**DATA EXTRACTS:**

********

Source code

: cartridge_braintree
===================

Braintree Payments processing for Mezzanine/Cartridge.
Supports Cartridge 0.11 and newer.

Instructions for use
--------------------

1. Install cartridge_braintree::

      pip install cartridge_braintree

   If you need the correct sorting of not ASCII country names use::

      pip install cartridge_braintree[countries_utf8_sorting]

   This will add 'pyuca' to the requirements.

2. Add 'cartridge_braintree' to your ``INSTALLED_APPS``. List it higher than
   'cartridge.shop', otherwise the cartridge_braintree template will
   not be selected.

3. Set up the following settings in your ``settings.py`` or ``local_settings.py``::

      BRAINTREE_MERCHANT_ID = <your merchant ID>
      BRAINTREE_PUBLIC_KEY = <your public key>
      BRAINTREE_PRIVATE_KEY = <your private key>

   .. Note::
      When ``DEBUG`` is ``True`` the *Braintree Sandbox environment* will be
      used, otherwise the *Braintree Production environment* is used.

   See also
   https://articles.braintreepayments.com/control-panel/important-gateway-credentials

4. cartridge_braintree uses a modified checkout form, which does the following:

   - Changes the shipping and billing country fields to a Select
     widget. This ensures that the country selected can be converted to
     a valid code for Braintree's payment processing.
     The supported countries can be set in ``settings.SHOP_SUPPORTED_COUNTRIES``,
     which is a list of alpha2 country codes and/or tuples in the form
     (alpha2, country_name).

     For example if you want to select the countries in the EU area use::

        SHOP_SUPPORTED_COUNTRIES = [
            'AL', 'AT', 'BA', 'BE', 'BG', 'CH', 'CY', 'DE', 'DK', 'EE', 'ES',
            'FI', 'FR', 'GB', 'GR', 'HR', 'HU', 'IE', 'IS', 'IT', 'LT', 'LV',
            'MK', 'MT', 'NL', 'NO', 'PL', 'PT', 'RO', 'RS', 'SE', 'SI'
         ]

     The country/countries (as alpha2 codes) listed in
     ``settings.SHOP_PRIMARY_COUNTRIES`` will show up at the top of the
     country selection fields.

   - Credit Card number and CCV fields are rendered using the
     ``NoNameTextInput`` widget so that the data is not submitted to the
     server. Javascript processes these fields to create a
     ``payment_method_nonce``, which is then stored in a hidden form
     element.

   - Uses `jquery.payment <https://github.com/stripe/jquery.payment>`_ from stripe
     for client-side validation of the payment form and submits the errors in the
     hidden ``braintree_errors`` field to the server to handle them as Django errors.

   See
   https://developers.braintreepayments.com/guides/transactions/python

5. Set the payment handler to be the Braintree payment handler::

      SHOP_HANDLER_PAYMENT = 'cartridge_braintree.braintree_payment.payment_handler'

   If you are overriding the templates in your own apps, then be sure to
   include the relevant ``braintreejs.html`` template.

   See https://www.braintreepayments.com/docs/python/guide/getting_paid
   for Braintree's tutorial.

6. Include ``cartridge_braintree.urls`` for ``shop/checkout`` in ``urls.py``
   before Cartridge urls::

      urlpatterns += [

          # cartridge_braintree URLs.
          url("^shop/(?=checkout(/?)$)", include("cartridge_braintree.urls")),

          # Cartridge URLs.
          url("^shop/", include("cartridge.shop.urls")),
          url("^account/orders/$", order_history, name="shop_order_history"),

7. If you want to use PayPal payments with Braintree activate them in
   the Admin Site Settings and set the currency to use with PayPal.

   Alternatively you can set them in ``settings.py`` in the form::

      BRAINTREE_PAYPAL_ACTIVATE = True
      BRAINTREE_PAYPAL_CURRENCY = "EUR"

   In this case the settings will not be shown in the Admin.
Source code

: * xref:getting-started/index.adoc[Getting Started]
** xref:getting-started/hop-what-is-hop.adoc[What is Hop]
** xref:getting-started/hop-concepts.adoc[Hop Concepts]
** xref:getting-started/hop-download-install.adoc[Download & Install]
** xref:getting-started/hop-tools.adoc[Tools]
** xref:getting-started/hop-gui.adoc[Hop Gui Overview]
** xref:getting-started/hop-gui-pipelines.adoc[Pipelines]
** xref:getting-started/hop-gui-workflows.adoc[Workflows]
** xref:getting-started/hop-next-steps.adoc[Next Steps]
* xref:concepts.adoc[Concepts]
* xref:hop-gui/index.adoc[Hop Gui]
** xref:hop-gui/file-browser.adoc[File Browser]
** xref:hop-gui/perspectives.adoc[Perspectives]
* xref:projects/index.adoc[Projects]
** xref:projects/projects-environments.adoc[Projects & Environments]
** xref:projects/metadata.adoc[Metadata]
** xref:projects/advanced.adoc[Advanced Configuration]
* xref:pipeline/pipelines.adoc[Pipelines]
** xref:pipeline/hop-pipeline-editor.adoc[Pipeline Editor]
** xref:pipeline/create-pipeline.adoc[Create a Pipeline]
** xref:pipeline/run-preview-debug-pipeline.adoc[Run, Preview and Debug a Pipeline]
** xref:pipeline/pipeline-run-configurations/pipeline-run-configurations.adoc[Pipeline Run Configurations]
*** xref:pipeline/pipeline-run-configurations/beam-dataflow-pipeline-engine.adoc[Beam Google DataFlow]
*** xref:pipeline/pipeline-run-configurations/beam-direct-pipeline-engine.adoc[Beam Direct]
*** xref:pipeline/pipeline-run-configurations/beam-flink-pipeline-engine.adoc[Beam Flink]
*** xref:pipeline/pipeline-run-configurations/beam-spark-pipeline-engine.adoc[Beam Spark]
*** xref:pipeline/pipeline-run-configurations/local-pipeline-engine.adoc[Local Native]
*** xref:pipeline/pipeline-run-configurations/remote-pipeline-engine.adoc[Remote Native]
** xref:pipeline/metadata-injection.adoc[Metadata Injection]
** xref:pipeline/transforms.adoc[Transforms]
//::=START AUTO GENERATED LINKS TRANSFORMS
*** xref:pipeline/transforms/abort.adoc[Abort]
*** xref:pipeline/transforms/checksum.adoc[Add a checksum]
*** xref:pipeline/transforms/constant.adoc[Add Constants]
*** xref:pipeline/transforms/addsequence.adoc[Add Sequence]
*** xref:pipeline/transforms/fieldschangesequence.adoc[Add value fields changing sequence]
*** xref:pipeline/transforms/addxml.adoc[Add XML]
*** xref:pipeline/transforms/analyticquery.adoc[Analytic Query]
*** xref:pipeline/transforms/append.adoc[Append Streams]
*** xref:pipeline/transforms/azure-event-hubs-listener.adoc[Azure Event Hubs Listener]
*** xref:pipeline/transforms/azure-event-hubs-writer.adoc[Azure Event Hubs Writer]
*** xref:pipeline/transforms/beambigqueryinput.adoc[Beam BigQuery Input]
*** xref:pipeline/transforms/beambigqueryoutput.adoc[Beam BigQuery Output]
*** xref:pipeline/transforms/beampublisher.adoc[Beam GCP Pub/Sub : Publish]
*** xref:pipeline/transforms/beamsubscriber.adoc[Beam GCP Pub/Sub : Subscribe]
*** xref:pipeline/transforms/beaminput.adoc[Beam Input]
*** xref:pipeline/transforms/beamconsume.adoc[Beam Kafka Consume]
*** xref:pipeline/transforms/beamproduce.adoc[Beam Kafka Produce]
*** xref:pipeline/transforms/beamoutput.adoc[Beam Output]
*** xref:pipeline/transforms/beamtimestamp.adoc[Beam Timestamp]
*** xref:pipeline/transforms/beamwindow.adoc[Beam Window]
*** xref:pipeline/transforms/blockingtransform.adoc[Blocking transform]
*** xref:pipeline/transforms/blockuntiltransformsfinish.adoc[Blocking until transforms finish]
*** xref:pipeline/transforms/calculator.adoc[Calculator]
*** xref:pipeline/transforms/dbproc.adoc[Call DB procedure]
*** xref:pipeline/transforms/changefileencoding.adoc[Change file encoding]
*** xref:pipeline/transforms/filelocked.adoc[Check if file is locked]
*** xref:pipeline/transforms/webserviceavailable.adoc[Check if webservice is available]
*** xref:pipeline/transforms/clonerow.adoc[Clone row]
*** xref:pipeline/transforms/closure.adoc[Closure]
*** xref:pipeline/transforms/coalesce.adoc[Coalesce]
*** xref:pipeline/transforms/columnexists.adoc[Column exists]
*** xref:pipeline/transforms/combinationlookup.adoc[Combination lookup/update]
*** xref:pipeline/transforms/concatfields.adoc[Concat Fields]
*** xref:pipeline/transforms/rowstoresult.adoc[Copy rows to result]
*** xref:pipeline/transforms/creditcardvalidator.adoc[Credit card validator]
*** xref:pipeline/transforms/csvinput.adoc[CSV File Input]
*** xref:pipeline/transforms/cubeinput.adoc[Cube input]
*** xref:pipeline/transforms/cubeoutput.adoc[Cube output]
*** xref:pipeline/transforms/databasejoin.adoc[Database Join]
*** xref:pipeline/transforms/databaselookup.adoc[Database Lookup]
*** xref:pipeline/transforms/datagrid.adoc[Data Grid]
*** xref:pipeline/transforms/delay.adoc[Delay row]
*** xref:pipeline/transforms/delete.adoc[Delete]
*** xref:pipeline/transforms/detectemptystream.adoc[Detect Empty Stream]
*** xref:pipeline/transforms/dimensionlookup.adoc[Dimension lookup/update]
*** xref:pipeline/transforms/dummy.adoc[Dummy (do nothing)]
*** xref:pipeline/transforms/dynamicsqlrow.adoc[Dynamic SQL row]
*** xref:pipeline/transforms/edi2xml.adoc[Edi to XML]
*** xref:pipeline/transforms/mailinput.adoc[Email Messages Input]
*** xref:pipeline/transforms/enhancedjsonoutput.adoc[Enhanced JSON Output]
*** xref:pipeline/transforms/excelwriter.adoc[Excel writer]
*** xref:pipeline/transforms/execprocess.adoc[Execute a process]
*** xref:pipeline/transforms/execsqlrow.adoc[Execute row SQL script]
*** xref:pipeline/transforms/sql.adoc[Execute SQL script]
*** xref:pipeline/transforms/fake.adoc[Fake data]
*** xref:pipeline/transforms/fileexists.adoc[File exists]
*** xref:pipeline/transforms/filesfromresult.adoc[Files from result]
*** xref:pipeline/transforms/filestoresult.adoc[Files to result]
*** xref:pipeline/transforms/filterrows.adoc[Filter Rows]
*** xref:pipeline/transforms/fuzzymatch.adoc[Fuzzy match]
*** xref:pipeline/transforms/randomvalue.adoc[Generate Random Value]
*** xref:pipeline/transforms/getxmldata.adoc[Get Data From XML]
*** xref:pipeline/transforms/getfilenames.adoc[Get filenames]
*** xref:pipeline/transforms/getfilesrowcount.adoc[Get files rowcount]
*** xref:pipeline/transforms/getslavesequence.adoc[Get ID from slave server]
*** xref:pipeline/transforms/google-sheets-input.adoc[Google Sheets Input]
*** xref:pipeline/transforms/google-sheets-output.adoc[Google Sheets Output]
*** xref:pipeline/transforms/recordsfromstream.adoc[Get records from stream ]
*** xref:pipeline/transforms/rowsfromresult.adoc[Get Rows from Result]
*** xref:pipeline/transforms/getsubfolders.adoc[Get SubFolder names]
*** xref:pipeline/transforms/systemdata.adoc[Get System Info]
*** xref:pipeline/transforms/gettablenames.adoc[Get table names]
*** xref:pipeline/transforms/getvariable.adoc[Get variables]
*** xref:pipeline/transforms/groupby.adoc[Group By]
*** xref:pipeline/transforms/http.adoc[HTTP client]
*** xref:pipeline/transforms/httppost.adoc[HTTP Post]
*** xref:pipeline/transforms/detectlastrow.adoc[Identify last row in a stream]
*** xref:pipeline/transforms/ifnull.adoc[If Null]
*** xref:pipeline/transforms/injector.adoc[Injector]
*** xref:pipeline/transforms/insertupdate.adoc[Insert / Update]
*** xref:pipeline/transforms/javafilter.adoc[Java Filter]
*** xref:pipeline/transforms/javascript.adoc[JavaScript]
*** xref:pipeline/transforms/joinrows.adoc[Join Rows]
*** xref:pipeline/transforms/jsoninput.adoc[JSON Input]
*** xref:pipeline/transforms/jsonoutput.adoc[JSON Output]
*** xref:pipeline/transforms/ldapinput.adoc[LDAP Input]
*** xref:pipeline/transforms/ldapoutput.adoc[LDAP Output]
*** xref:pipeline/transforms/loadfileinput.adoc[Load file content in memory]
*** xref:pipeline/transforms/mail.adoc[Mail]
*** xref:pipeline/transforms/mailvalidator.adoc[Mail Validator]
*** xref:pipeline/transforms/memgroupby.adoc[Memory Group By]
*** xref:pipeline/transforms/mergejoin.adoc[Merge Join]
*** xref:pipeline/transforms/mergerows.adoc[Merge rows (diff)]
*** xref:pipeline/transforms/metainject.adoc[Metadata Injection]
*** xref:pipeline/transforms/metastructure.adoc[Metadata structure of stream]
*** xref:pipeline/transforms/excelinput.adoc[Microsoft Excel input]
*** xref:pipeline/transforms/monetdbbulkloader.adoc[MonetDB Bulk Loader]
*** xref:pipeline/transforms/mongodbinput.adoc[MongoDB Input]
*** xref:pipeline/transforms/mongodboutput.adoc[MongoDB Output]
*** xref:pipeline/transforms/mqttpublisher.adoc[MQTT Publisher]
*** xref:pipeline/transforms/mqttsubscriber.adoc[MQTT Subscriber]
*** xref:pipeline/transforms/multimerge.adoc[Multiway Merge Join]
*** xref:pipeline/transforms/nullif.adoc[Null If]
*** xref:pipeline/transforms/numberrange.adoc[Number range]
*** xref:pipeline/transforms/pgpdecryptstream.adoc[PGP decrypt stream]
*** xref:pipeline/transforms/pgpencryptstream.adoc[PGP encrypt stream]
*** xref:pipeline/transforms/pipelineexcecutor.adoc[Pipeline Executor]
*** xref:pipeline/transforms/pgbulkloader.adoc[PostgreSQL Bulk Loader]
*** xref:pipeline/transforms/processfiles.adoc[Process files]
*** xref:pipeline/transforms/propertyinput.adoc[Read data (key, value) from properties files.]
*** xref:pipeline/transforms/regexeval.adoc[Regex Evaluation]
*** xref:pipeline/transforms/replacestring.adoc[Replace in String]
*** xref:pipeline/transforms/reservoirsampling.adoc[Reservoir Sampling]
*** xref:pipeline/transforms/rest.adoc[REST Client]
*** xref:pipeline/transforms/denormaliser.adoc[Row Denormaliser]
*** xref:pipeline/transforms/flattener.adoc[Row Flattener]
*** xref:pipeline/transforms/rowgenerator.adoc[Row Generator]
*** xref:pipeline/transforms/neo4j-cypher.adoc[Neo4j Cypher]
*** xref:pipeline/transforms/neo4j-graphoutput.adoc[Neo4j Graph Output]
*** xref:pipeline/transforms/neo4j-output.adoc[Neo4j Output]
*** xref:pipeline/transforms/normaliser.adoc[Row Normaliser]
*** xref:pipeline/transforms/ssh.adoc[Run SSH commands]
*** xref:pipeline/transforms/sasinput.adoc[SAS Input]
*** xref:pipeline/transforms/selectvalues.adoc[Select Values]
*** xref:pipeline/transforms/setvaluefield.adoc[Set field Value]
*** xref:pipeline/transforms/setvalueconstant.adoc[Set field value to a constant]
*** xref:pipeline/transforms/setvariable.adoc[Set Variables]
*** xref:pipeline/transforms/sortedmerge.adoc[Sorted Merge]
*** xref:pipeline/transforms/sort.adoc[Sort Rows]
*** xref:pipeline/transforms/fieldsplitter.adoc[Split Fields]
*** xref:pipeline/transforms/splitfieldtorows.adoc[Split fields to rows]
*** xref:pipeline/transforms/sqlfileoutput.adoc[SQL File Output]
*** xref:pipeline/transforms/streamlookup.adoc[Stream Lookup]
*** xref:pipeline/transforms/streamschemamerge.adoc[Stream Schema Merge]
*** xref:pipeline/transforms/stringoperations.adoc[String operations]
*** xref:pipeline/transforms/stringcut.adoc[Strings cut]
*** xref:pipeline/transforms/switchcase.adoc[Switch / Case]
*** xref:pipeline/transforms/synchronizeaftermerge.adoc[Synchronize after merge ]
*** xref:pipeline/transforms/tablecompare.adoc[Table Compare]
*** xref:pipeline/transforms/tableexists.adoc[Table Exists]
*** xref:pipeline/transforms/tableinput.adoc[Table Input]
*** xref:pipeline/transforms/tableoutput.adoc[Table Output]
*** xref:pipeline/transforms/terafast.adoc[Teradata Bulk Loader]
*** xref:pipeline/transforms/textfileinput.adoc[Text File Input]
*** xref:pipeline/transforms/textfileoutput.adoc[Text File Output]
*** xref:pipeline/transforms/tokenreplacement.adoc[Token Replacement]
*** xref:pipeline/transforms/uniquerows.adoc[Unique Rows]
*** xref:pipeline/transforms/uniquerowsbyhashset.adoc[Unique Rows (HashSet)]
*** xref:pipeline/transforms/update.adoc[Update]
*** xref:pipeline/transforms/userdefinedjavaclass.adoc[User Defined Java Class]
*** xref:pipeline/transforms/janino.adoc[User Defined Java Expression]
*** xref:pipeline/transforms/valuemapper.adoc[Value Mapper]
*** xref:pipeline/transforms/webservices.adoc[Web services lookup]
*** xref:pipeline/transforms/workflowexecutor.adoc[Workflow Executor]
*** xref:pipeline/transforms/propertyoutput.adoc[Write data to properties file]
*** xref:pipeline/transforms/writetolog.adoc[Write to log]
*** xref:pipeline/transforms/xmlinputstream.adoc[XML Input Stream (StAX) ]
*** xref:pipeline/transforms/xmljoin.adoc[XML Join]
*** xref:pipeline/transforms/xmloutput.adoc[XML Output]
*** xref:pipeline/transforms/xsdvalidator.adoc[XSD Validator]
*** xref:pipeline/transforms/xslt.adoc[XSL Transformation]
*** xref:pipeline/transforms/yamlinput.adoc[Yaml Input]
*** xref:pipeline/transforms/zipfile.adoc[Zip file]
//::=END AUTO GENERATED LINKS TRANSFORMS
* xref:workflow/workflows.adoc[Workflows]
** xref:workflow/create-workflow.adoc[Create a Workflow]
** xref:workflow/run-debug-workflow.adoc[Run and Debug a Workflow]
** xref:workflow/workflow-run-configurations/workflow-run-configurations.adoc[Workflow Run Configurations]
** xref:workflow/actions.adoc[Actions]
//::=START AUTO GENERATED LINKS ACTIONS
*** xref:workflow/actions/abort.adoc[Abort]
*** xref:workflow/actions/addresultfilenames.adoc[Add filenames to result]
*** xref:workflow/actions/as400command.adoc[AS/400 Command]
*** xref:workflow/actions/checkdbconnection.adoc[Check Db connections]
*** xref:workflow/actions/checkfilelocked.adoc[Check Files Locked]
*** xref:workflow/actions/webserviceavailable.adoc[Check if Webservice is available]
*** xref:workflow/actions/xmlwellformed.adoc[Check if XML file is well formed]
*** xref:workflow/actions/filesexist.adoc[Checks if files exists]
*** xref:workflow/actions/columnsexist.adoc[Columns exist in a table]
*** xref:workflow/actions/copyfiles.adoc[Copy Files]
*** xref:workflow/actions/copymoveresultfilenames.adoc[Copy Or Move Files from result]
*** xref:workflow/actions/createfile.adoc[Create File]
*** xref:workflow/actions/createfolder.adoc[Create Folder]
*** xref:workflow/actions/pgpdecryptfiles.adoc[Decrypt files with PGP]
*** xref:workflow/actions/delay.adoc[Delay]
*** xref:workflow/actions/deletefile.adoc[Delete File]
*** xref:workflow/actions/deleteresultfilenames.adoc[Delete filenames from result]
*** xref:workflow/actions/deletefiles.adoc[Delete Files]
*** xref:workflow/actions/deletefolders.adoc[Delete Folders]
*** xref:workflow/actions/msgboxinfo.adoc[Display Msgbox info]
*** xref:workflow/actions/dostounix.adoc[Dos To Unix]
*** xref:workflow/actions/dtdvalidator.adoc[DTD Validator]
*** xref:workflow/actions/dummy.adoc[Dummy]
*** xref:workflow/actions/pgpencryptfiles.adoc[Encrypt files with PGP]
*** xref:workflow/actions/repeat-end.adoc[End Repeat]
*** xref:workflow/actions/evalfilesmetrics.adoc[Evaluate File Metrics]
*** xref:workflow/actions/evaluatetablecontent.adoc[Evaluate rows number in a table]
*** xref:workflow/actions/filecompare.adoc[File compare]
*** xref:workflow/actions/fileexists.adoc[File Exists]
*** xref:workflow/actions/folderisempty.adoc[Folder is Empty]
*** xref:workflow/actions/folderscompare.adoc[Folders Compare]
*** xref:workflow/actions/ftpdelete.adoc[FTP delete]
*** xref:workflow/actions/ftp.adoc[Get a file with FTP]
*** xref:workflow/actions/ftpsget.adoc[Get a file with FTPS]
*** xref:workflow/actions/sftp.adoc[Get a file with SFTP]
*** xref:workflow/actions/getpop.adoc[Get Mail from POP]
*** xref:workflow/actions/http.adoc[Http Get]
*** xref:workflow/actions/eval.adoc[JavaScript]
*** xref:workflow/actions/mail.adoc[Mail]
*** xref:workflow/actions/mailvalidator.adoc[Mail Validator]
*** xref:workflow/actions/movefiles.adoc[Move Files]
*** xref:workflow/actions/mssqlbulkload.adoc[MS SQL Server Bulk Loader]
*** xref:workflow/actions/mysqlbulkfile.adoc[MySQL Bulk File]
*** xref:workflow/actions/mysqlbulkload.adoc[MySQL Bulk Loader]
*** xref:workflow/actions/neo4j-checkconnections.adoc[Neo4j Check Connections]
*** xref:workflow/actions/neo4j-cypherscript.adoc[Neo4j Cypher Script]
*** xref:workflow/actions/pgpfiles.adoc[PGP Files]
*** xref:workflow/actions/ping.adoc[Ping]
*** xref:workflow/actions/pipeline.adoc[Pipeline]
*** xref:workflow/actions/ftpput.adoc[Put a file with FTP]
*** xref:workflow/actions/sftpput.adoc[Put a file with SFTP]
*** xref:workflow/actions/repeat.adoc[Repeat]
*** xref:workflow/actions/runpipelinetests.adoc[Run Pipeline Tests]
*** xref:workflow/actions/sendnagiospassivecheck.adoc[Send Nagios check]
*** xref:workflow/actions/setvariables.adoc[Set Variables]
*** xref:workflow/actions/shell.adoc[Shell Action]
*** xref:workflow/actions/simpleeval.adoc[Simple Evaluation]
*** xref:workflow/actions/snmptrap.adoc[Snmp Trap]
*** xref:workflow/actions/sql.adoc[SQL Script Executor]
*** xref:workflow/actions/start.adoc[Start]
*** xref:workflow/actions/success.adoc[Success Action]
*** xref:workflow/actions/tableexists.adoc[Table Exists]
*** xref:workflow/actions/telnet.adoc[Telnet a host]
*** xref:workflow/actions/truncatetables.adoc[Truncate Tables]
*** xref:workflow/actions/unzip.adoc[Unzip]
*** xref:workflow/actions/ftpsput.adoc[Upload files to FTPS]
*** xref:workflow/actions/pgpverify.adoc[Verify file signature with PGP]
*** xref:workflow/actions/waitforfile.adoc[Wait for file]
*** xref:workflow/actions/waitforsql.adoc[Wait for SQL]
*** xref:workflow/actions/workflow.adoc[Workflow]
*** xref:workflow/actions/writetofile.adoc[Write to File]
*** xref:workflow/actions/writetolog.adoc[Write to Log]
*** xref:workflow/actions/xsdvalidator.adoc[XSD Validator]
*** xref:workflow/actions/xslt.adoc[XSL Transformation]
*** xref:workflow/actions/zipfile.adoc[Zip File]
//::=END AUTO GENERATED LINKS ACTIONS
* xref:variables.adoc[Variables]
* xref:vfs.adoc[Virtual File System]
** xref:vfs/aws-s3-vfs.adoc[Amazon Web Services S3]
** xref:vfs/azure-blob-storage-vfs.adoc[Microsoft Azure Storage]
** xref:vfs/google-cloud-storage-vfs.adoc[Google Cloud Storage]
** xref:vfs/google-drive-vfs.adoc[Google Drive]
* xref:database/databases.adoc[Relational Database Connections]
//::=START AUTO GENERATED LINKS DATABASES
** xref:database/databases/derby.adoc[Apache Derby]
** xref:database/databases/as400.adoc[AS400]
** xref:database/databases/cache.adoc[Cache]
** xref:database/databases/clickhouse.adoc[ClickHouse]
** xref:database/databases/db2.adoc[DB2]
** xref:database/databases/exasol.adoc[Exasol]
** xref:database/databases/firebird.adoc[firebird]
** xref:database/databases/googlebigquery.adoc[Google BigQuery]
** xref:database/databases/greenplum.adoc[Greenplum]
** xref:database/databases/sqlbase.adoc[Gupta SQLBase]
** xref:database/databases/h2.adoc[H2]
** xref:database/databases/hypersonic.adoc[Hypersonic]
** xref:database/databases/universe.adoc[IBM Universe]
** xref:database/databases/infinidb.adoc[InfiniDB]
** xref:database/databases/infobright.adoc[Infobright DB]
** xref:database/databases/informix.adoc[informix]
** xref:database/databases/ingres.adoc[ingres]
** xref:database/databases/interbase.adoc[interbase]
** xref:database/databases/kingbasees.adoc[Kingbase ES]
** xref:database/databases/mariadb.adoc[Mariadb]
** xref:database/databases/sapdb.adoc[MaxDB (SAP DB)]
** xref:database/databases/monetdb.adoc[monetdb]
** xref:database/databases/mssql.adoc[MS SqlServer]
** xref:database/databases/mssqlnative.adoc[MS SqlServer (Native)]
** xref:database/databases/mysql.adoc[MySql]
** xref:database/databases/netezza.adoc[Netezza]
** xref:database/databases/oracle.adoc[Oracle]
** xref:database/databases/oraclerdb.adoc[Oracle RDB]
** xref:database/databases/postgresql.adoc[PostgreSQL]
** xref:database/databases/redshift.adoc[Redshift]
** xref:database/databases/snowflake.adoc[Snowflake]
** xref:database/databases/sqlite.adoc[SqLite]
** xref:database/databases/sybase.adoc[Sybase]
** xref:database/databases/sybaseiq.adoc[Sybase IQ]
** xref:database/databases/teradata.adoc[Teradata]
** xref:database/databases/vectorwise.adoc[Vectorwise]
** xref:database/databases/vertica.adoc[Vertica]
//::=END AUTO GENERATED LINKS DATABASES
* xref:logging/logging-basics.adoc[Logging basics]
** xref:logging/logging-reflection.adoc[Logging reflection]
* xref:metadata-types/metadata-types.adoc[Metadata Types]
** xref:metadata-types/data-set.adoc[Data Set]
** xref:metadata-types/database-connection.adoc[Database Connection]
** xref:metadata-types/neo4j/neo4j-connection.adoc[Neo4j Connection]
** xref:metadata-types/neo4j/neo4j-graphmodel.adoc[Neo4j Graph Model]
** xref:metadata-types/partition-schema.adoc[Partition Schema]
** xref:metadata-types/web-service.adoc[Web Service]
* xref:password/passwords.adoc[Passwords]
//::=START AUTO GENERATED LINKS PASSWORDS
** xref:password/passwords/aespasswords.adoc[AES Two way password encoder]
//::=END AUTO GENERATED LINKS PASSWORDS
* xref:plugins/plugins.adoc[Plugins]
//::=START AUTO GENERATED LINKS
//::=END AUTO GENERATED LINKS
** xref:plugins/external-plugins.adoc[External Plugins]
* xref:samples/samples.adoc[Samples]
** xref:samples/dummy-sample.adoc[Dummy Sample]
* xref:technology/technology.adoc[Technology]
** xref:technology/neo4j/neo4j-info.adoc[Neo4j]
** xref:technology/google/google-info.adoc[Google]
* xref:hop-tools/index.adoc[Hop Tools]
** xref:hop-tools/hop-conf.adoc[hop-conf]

********

**GOAL OF THE EXERCISE:**
Would you output, unchanged, each line from the start of the records to the line that holds "This will add 'pyuca' to the requirements.", both included and nothing else?

**EXERCISE ANSWER:**
Source code

: cartridge_braintree
===================

Braintree Payments processing for Mezzanine/Cartridge.
Supports Cartridge 0.11 and newer.

Instructions for use
--------------------

1. Install cartridge_braintree::

      pip install cartridge_braintree

   If you need the correct sorting of not ASCII country names use::

      pip install cartridge_braintree[countries_utf8_sorting]

   This will add 'pyuca' to the requirements.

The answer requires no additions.